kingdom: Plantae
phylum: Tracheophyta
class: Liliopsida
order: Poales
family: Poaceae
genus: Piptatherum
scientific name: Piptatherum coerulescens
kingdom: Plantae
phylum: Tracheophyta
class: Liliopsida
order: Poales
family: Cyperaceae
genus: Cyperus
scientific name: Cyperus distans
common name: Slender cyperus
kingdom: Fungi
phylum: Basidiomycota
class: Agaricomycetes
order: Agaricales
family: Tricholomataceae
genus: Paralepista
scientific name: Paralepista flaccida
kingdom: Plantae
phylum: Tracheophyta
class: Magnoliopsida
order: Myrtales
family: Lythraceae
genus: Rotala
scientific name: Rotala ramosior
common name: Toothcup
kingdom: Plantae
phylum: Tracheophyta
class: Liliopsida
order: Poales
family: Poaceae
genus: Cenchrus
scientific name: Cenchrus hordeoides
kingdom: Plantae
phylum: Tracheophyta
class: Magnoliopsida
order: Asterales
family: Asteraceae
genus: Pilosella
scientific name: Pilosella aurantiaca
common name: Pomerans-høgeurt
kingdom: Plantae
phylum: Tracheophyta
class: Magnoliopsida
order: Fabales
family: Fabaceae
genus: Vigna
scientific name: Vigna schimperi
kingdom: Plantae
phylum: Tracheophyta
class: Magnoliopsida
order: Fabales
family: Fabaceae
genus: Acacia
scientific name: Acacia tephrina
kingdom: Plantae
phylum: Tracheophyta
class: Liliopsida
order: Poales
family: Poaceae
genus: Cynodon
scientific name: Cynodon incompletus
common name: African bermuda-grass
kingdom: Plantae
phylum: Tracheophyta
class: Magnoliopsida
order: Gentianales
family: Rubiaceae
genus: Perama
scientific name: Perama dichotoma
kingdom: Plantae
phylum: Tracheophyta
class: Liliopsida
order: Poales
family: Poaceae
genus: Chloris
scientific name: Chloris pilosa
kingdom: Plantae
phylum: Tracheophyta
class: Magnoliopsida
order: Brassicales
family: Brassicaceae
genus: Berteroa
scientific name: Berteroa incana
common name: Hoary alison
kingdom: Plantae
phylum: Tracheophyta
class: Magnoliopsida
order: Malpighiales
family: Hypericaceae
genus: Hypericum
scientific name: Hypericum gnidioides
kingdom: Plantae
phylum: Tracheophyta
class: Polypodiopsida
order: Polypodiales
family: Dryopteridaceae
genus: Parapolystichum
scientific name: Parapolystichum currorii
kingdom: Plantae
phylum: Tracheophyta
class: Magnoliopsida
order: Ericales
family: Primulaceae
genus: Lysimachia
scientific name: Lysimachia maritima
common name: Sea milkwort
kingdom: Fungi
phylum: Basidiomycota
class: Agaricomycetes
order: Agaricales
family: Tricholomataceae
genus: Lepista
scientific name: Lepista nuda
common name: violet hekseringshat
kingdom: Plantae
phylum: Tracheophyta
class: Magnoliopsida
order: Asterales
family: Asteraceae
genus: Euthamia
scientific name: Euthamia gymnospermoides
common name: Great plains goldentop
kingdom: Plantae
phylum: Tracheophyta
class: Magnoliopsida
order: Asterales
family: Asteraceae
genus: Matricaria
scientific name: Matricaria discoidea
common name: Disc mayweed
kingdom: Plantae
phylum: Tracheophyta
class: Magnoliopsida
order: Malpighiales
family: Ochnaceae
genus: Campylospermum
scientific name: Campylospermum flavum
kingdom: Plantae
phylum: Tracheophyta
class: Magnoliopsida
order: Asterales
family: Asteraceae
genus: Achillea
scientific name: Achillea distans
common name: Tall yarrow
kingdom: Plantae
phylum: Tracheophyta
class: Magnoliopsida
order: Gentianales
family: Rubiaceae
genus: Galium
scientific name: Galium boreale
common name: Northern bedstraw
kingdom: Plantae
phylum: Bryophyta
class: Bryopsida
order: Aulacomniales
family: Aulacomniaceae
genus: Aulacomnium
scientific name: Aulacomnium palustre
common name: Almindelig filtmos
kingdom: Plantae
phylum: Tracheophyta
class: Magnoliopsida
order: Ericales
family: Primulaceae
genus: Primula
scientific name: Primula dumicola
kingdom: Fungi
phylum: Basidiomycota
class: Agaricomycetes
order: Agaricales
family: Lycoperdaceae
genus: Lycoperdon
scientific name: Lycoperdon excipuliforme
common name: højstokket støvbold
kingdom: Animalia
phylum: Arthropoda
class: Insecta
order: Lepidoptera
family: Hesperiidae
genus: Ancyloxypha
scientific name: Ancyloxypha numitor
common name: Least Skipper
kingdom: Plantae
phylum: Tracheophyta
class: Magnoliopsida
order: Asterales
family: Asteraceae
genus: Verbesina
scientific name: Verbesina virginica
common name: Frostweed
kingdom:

※

> GIVEN PROBLEM
Reproduce the listing word for word, starting at the line that contains "scientific name: Pilosella aurantiaca" and ending at the line that contains "order: Polypodiales".

> ANSWER TO THIS TASK
scientific name: Pilosella aurantiaca
common name: Pomerans-høgeurt
kingdom: Plantae
phylum: Tracheophyta
class: Magnoliopsida
order: Fabales
family: Fabaceae
genus: Vigna
scientific name: Vigna schimperi
kingdom: Plantae
phylum: Tracheophyta
class: Magnoliopsida
order: Fabales
family: Fabaceae
genus: Acacia
scientific name: Acacia tephrina
kingdom: Plantae
phylum: Tracheophyta
class: Liliopsida
order: Poales
family: Poaceae
genus: Cynodon
scientific name: Cynodon incompletus
common name: African bermuda-grass
kingdom: Plantae
phylum: Tracheophyta
class: Magnoliopsida
order: Gentianales
family: Rubiaceae
genus: Perama
scientific name: Perama dichotoma
kingdom: Plantae
phylum: Tracheophyta
class: Liliopsida
order: Poales
family: Poaceae
genus: Chloris
scientific name: Chloris pilosa
kingdom: Plantae
phylum: Tracheophyta
class: Magnoliopsida
order: Brassicales
family: Brassicaceae
genus: Berteroa
scientific name: Berteroa incana
common name: Hoary alison
kingdom: Plantae
phylum: Tracheophyta
class: Magnoliopsida
order: Malpighiales
family: Hypericaceae
genus: Hypericum
scientific name: Hypericum gnidioides
kingdom: Plantae
phylum: Tracheophyta
class: Polypodiopsida
order: Polypodiales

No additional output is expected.